原点は小学校ジャンプ台 複合団体、渡部兄弟と山元選手
2018年2月22日
ノルディックスキー複合個人ラージヒルで、競技後に山元豪選手(左)と話す渡部暁斗選手=20日、平昌で(潟沼義樹撮影) |
五輪選手を生んだ白馬北小のジャンプ台=長野県白馬村で |
【平昌(ピョンチャン)=鈴鹿雄大】二十二日のノルディックスキー複合団体に出場する渡部暁斗(29)、弟善斗(26)の両選手=いずれも北野建設、長野県白馬村出身=と、山元豪選手(23)=ダイチ、富山市出身=は、小学校にあるジャンプ台が競技を始める原点。それぞれの母校は四十年以上前から県境を越えて交流し、五輪選手を育んだ。

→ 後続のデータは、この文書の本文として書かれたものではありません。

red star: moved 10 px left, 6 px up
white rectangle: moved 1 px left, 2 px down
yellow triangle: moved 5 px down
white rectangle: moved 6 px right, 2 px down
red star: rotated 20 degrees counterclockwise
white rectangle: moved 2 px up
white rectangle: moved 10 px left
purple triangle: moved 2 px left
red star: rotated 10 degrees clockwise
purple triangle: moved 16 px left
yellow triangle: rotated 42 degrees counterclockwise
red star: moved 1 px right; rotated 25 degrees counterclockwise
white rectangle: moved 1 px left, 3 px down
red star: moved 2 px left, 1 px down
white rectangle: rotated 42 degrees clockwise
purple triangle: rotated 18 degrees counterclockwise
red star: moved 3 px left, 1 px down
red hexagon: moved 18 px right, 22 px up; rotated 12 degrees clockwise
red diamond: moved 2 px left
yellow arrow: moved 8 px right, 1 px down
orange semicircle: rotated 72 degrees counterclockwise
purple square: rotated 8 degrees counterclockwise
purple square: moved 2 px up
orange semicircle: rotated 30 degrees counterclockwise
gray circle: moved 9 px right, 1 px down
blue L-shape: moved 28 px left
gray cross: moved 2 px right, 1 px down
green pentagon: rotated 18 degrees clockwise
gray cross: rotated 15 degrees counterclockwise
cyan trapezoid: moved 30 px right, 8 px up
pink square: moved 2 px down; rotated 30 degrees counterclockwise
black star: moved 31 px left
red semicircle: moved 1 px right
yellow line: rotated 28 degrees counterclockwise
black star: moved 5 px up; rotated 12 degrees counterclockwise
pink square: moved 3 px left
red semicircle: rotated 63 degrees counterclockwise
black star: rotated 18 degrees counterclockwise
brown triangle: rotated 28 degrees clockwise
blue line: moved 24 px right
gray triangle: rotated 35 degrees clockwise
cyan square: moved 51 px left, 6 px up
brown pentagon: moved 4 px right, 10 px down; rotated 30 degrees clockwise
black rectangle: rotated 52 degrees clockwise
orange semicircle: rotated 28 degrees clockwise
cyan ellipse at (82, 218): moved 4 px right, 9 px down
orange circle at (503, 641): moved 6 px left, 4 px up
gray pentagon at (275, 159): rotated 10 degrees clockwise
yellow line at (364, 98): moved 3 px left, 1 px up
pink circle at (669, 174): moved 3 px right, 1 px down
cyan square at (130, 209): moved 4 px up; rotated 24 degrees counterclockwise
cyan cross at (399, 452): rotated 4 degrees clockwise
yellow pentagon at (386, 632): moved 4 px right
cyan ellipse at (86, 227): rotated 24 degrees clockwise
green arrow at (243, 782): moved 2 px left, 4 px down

渡部兄弟が通った白馬村の白馬北小。校庭には約二〜十メートルの三種類のジャンプ台があり、児童らが元気に飛んでいる。一九六七年に最初の木製ジャンプ台が完成し、十年後に鉄骨に建て替え。二〇一〇年に全面改修された。
立山連峰を挟んだ山元選手の母校、富山市の小見(おみ)小は七三年、白馬北小のジャンプ台を参考にして、高さ十一メートルのジャンプ台を設置した。完成の際には、白馬北小の関係者を招待。それをきっかけに、児童らが毎年交互に行き来し、スキー交流を楽しむようになった。
両校はジャンプやクロスカントリーを授業に取り入れており、三選手は基礎を学んだ。山元選手は「小学校の授業がスキーを始めたきっかけ。最初は何となくやっていたが、上達して大会に出るようになってのめり込んだ」と振り返る。渡部兄弟と同じ早大を卒業し今大会、初の五輪出場を果たした。
雪不足で実施できない年もあったが、両校の交流は途絶えなかった。白馬北小の卒業生でもある同校の吉沢一夫教頭は「両校から複合の選手がそろって五輪出場を果たして驚いた。全てはジャンプ台がつないだ縁。三人の力でメダルをとってほしい」と期待を寄せる。